(STUDY MATERIAL)
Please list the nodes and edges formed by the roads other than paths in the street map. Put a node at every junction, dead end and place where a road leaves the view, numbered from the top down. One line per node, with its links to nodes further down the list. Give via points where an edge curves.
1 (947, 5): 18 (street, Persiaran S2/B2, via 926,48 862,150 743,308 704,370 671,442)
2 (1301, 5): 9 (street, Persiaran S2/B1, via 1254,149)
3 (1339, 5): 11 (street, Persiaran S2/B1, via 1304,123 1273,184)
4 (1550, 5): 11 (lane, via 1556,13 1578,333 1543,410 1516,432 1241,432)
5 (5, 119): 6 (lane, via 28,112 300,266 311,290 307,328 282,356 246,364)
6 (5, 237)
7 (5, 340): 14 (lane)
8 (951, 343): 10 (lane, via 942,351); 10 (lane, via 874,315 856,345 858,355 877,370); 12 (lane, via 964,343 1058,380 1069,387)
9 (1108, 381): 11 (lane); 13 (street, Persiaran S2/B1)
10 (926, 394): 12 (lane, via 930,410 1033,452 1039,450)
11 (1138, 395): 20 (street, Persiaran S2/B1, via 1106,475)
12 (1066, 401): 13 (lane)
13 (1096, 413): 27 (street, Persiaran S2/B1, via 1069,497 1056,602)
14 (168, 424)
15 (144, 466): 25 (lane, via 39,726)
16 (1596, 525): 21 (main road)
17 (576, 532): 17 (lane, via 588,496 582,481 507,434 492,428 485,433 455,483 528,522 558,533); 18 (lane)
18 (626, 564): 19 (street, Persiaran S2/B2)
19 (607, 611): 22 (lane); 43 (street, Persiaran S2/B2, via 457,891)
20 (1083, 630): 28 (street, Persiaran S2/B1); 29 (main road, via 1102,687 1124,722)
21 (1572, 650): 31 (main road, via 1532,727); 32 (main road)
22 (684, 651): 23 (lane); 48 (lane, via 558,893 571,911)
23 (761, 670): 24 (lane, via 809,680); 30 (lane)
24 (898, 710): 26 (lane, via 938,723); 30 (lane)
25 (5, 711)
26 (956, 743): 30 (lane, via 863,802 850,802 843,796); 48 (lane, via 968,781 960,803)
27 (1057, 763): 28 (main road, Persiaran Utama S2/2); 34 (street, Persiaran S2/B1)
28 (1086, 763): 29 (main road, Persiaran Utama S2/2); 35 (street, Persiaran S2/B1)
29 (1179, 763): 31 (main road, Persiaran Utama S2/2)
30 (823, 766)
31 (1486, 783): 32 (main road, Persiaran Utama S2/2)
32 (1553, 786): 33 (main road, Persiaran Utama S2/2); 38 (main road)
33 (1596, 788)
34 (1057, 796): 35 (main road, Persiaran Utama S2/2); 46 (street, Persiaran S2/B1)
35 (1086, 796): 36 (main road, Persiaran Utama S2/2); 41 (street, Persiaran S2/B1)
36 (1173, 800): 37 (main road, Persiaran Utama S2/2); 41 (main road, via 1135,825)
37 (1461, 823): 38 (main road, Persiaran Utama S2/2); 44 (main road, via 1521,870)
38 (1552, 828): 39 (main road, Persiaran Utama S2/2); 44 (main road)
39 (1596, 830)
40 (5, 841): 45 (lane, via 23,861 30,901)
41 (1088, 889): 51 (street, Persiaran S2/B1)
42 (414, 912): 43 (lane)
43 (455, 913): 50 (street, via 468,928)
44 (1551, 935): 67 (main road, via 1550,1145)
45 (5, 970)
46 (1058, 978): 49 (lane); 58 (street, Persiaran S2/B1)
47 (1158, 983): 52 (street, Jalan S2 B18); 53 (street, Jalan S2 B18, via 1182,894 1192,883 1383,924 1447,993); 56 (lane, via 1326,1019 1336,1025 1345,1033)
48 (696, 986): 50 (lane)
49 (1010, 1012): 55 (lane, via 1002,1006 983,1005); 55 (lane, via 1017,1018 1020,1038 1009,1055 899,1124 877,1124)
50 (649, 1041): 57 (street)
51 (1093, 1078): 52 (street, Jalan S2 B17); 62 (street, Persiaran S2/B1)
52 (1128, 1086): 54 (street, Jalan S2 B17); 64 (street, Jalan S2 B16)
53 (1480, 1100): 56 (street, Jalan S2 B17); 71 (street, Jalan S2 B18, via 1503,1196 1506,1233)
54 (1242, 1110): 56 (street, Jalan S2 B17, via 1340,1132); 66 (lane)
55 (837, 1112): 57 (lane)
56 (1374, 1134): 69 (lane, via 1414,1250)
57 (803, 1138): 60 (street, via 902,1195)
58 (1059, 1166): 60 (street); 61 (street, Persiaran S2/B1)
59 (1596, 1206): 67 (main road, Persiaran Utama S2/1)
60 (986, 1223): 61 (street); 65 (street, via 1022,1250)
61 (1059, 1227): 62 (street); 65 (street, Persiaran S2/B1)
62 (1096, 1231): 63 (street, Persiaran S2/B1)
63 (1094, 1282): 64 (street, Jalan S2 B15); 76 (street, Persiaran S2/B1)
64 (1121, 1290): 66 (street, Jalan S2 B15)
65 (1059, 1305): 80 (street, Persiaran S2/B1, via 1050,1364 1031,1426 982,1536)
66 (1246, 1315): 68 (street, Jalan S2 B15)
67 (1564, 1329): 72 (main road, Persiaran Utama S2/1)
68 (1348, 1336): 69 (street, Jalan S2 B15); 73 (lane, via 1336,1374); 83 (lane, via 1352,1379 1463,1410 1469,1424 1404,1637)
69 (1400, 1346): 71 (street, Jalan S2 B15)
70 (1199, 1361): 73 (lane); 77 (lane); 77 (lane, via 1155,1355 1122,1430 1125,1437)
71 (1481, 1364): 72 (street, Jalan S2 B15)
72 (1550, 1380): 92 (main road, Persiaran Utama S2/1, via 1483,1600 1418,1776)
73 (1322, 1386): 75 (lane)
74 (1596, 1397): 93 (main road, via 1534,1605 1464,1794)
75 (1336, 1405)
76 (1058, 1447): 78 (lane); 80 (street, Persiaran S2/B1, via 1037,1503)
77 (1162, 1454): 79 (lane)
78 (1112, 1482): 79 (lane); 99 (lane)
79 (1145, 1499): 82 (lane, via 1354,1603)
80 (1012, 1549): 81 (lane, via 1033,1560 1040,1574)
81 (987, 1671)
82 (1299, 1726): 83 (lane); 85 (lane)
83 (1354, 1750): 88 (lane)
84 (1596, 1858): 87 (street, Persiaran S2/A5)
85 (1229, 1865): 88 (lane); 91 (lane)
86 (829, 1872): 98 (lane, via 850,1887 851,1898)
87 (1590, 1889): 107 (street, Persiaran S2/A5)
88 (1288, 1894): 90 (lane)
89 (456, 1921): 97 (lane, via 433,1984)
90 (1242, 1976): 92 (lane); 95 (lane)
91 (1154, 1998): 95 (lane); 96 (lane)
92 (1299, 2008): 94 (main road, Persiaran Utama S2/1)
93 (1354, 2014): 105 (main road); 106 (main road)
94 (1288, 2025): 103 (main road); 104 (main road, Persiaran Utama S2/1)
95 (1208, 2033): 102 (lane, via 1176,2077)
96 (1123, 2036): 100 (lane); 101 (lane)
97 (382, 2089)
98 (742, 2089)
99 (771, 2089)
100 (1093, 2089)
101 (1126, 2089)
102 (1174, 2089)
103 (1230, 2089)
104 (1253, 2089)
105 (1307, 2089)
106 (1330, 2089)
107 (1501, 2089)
(End STUDY MATERIAL)
→ **EXERCISE DIRECTIONS**: A single number is needed: how many lines of the material contain the word "Jalan".

→ **YOUR RESPONSE**: 11